REQUIRED ACTION: The answer should be an exact repeat of the stretch of material below from the line containing "hfov_deg: 61.7" through the line containing "exposure_s: 1/44".

--- EXTRACTED MATERIAL ---

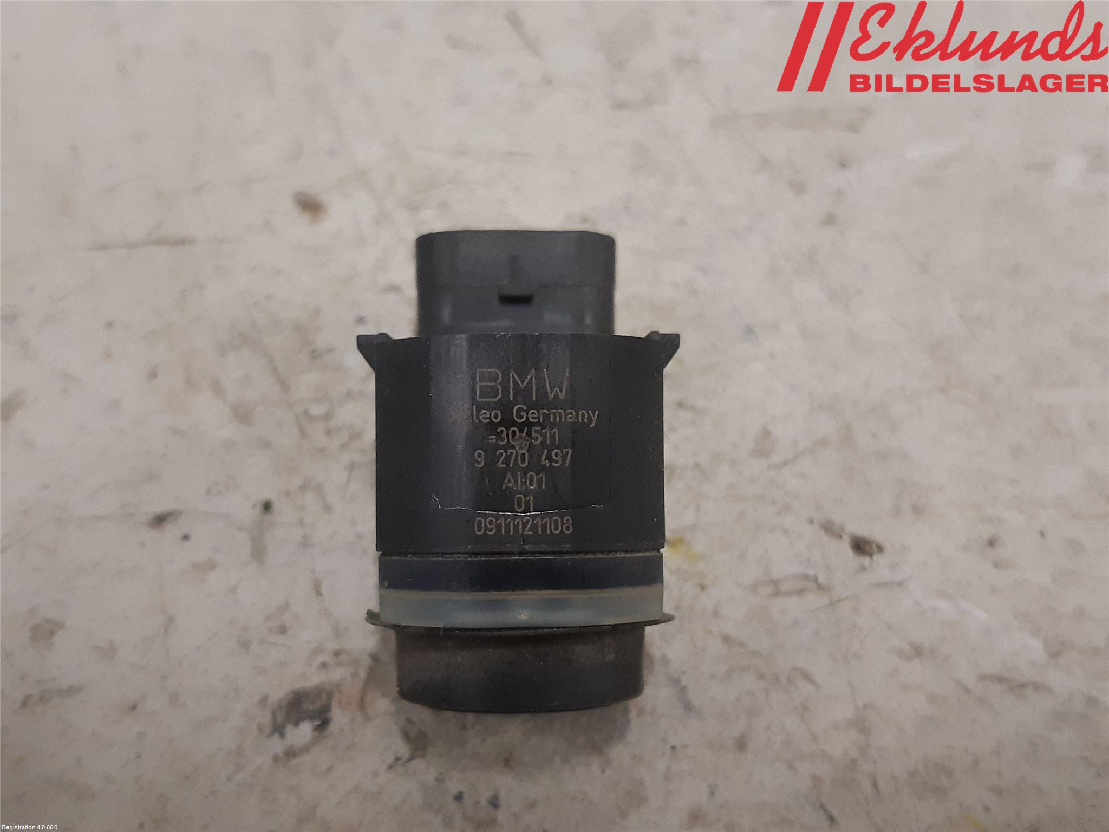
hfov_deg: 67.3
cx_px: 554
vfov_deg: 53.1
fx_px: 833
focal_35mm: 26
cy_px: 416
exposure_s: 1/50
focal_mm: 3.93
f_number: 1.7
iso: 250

---
--- EXTRACTED MATERIAL ---

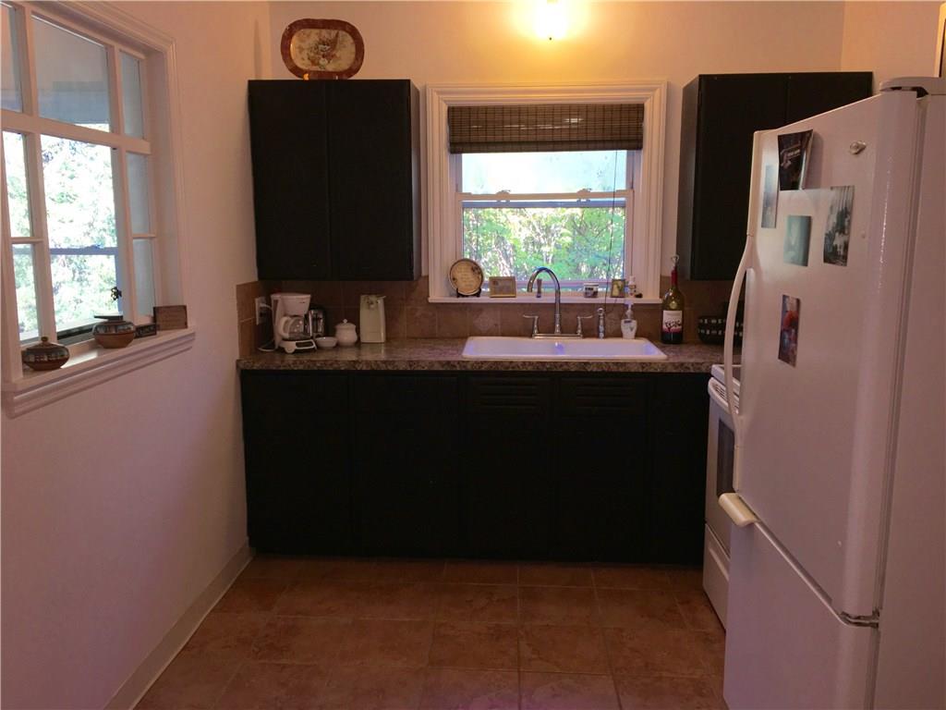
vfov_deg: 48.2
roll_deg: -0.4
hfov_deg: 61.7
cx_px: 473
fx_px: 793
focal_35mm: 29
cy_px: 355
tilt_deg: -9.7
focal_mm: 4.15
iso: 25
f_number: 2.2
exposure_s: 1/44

---

SOLVED PROBLEM:
hfov_deg: 61.7
cx_px: 473
fx_px: 793
focal_35mm: 29
cy_px: 355
tilt_deg: -9.7
focal_mm: 4.15
iso: 25
f_number: 2.2
exposure_s: 1/44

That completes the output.